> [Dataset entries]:
***

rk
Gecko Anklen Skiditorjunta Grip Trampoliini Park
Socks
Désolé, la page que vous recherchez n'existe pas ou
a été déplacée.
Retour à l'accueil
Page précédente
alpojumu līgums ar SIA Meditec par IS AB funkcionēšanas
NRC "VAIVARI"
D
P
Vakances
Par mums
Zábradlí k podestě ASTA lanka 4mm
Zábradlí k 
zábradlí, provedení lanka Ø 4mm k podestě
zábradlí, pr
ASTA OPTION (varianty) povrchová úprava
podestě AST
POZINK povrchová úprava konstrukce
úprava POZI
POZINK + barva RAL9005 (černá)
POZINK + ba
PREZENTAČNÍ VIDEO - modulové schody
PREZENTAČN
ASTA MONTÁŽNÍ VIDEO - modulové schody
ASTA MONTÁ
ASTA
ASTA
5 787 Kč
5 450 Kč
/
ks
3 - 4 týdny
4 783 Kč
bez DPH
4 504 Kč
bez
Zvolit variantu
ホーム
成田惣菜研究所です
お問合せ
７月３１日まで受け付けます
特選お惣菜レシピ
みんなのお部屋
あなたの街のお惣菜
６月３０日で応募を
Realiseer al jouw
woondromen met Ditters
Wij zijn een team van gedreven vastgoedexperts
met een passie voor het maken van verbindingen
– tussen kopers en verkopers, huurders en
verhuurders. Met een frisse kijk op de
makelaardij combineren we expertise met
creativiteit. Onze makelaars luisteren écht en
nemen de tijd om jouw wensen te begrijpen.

***

> [WHAT IS EXPECTED]: Transcribe all of the records exactly.

> [YOUR RESPONSE]:
rk
Gecko Anklen Skiditorjunta Grip Trampoliini Park
Socks
Désolé, la page que vous recherchez n'existe pas ou
a été déplacée.
Retour à l'accueil
Page précédente
alpojumu līgums ar SIA Meditec par IS AB funkcionēšanas
NRC "VAIVARI"
D
P
Vakances
Par mums
Zábradlí k podestě ASTA lanka 4mm
Zábradlí k 
zábradlí, provedení lanka Ø 4mm k podestě
zábradlí, pr
ASTA OPTION (varianty) povrchová úprava
podestě AST
POZINK povrchová úprava konstrukce
úprava POZI
POZINK + barva RAL9005 (černá)
POZINK + ba
PREZENTAČNÍ VIDEO - modulové schody
PREZENTAČN
ASTA MONTÁŽNÍ VIDEO - modulové schody
ASTA MONTÁ
ASTA
ASTA
5 787 Kč
5 450 Kč
/
ks
3 - 4 týdny
4 783 Kč
bez DPH
4 504 Kč
bez
Zvolit variantu
ホーム
成田惣菜研究所です
お問合せ
７月３１日まで受け付けます
特選お惣菜レシピ
みんなのお部屋
あなたの街のお惣菜
６月３０日で応募を
Realiseer al jouw
woondromen met Ditters
Wij zijn een team van gedreven vastgoedexperts
met een passie voor het maken van verbindingen
– tussen kopers en verkopers, huurders en
verhuurders. Met een frisse kijk op de
makelaardij combineren we expertise met
creativiteit. Onze makelaars luisteren écht en
nemen de tijd om jouw wensen te begrijpen.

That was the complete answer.